February is National Pet Dental Health Month

Oral Health is very important for the comfort and longevity of our pets. Periodontal disease (gum inflammation and infection) is the most prevalent disease in dogs and cats. Studies indicate that significant periodontal disease left untreated can cut an average of two years off a pet’s life. Untreated oral disease is more than just bad breath but truly  a systemic disease with serious deleterious effects on the organs such as the heart and kidneys.

Fortunately, periodontal disease is treatable and preventable with dental cleaning, tooth brushing and rinsing, dental chews and other oral health strategies.

Here at Animal Medical Hospital we are often asked by clients how frequently their pets teeth should be cleaned. Our answer is, “As frequently as necessary.” This could be as often as every six months to a year or more likely every few years. Studies reveal that most pets develop some amount of periodontal disease by three years of age.  It is honestly difficult for the pet owner to ascertain when their pets teeth need cleaning unless they smell foul breath or notice unusual behavior such as mouth tenderness, bleeding or difficulty or changes in chewing. These signs occur late in the disease process. Oral disease should be caught long before these signs appear.

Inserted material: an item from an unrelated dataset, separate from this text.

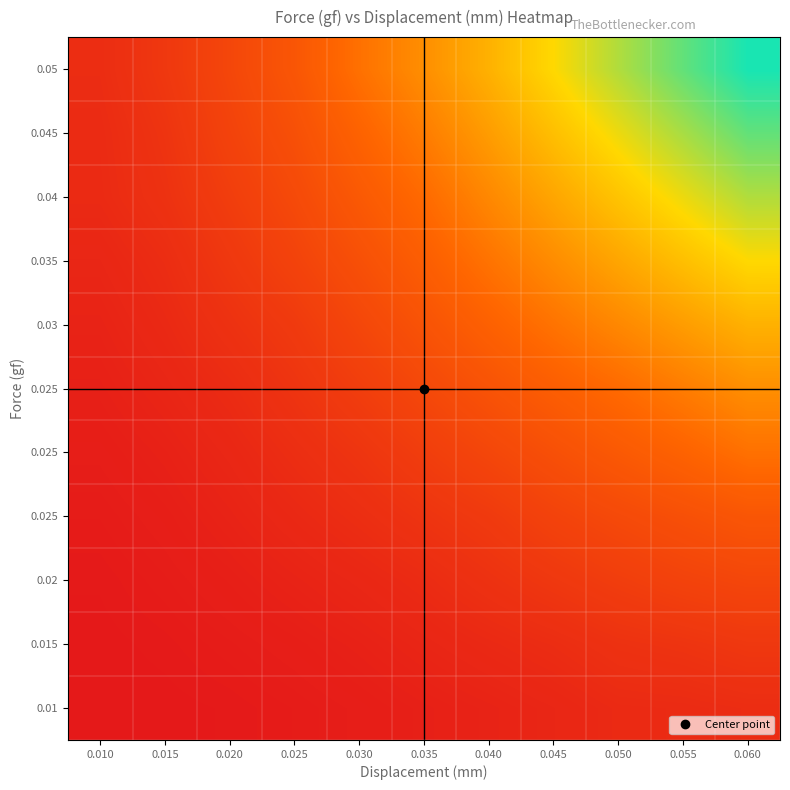

What is the difference between the highest and lowest values at 0.055?

121.9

Therefore it is very critical to have your pets mouth checked by your veterinarian at least once a year. The veterinarian will look initially for significant tartar which is the brown buildup of plaque that forms on pets teeth. If a pet has any significant tarter visible, they will soon need dental cleaning. If the tartar is left on the tooth it will eventually lead to gum inflammation which then leads to discomfort, pain and  loosening of the tooth roots from their attachment to the bone. As an owner, if you look closely, you may see a red line of inflammation where the pink gum meets the tooth. As the disease progresses into its late stages, you might find red inflamed gums, pus, or even teeth that are loose to the touch. At this point, this is serious disease affecting the pet’s entire body.

Dental cleaning is obviously best done before any serious disease process begins. Most dental cleanings will require anesthesia to allow detailed exam, cleaning of the teeth above and below the gum line, and any possible dental surgery or extraction. The anesthetic drugs now available are very safe and effective, allowing a quick comfortable recovery.

Because this disease is so prevalent and important to the health and well being of our pets we celebrate Dental Health month every February with specials on dental exams and cleaning.